Neither Sandra Day O’Connor nor Clarence Thomas in a highly-detailed and informative second dissenting opinion bought the argument that Pfizer wasn’t being shown favoritism. (A check of the dates backs them up. Pfizer annnounced that it intended to build a global research plant in New London in February 1998 and it was after that, not before, that the nonprofit New London Development Corporation was created to, among other things, consider the possibility of property seizure by eminent domain.) The four dissenting justices added that if political entities were to be allowed to invoke eminent domain merely to broaden their tax base, the phrase “public use” was being re-defined to justify any taking under the sun.

Justices O’Connor and Thomas cited the sanctity in which our founding fathers as well as the reigning legal authority, William Blackstone, held private property, and declared that there was no way they would have approved of eminent domain for economic revival. To think that Hamilton, Washington, and Blackstone would have condoned, let alone applauded, the New London takings is preposterous.

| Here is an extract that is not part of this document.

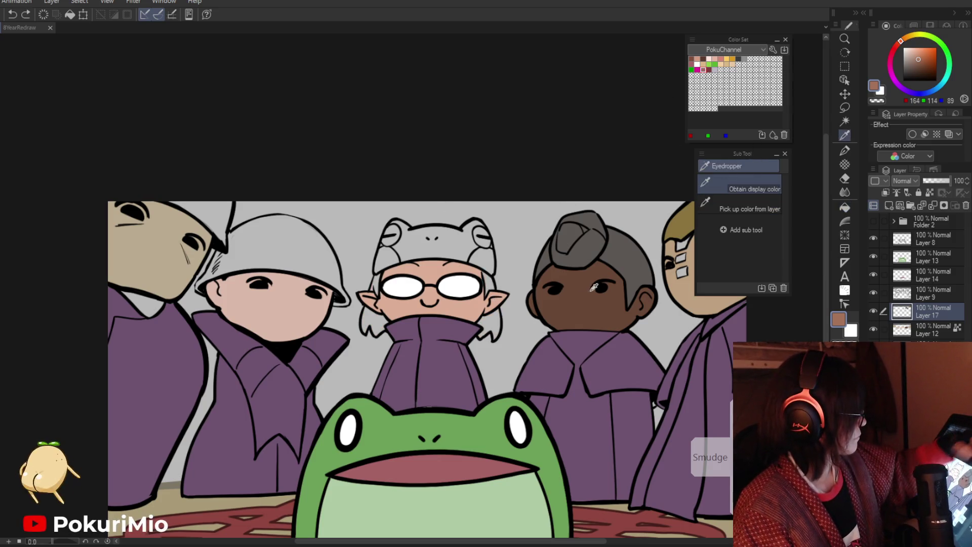
key(g)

But for a few passing references to the Fifth Amendment, Justice Stevens said nothing about the intentions of our founders. Elsewhere he declared the Supreme Court does not have the responsibility to see to it that any particular project on taken property comes to fruition.

“That,” said Jim, “is one of the most disturbing aspects of eminent domain. The most disturbing is that people are kicked out of their homes, often in exchange for a pittance, and that 90% of the businesses that have to re-locate fail. Another disturbing thing is the one Stevens and his like-minded justices don’t want to think about. Quite a few of the projects for which land is taken and property destroyed are never built. In 1981, Detroit took roughly 2,000 homes so that GM could build another plant. No sooner was the land taken and the houses leveled than GM decided it didn’t want to build on that site after all. Is that justice?”